The aim of this paper is to present a typology of career paths in France drawn up with the Kohonen algorithm and its extension to a clustering method of life history analysis based on the use of Self Organizing Maps (SOMs). Several methods have previously been presented for transforming qualitative into quantitative information so as to be able to apply clustering algorithms such as SOMs based on the Euclidean distance. Our approach consists in performing quantitative encoding on labor market situation proximities across time. Using SOMs, the preservation of the topology also makes it possible to check whether this new method of encoding preserves the particularities of the life history according to our economic approach to careers. Lastly, this quantitative encoding preprocessing, which can be easily applied to analysis methods of life history, completes the set of methods extending the use of SOM to qualitative data.
Several methods are generally used to study the dynamic aspects of careers. The first method, which estimates some reduced-form transition models, has been extensively used in labor microeconometrics, using event-history models for continuous-time data or discrete-time panel data with Markov processes. Those of the second kind, which include the method presented here, are sequence analysis methods dealing with complex information about individual labor market histories, such as the various states undergone, the duration of the spells, multiple transitions between the states, etc.. The idea was to empirically generate a statistical typology of sequences by performing cluster analysis (Lebart, 2006). This method thus makes it possible to define “cluster paths” constituting endogenous variables and explained in terms of individual characteristics such as gender, educational level or parental socio-economic status. The optimal matching method, which has been widely used in social science since the pioneering paper by Abott (Abbott & Hrycak, 1990), is an attractive solution for analysing longitudinal data of this kind. The basic idea underlying this method is to take a pair of sequences and calculate the cost of transforming them into each other by performing a series of elementary operations (insertion, deletion and substitution). However, this method has been heavily criticized because it may be difficult to determine the values of these elementary operations. Here we adopt another strategy. First, in order to classify sequences into groups, we have defined a measure of the distance between each trajectory, which is coherent with our data and with some well-known theoretical hypotheses in the field of labor economics. We then use Self Organizing Maps (the Kohonen algorithm) for classification and purposes.
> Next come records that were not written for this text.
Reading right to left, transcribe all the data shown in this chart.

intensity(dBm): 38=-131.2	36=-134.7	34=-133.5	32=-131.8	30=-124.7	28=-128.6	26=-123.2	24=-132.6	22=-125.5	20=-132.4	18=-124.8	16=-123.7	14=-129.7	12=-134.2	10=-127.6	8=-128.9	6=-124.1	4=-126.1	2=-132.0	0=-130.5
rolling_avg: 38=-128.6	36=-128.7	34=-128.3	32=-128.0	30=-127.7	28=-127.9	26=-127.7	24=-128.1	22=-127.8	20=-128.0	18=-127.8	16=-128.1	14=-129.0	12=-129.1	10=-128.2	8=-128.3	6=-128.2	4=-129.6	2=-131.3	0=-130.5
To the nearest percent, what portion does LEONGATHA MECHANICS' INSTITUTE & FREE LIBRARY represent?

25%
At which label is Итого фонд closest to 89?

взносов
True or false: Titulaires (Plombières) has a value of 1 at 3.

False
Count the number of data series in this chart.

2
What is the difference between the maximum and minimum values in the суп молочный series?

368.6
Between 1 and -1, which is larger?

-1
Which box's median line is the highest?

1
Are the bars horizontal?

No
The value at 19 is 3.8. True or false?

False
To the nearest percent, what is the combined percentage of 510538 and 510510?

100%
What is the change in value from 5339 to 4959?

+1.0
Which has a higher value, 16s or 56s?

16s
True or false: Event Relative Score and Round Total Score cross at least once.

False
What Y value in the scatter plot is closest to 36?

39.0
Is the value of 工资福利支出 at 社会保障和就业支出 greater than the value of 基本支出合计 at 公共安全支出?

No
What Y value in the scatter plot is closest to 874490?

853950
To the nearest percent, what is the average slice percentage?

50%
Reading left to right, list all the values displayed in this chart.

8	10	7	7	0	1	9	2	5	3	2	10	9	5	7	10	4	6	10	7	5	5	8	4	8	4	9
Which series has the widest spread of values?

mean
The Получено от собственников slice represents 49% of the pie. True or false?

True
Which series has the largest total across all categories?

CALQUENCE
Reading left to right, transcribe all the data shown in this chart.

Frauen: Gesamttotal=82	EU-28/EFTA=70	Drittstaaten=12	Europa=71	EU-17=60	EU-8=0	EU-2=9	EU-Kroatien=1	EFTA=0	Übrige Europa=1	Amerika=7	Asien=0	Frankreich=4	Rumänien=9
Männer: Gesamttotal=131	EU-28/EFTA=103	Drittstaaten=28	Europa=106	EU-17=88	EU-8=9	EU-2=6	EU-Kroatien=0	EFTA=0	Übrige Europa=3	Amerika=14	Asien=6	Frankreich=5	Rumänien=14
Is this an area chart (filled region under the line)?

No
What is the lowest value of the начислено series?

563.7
Self Organizing Maps (see Kohonen, 2001, Fort, 2006) are known to be a powerful clustering and projection method. Since this method accounts efficiently for changes occurring with time, SOMs yield accurate predictions (see for example Cotrell, Girard & Rousset, 1998, Dablemont, Simon, Lendasse, Ruttiens, Blayo & Verleysen, 2003, Souza, Barreto & Mota, 2005). Life histories can be considered as a qualitative record of information, while SOMs are based on Euclidean distance. Many attempts have been made to transform qualitative variables into quantitative ones: using for example the Burt description (see the KACM presentation in Cottrel & Letremy, 1995) or using the multidimensional scaling (Miret, Garcia-Lagos, Joya, Arazoza & Sandoval, 2005). In our approach, the quantitative recoding focuses on the proximity between items considering particularities of the data (a life history) according to our economic approach. When the preprocessing of recoding is performed, Self Organizing Maps is a useful clustering tool, first considering its pre-mentioned clustering and projection qualities and also because of its ability to make the efficiency of our new encode emerge.